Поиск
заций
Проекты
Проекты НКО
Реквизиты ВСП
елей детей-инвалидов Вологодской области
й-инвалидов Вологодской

● ● ● ● ●

The data should be printed again exactly, line for line.

Поиск
заций
Проекты
Проекты НКО
Реквизиты ВСП
елей детей-инвалидов Вологодской области
й-инвалидов Вологодской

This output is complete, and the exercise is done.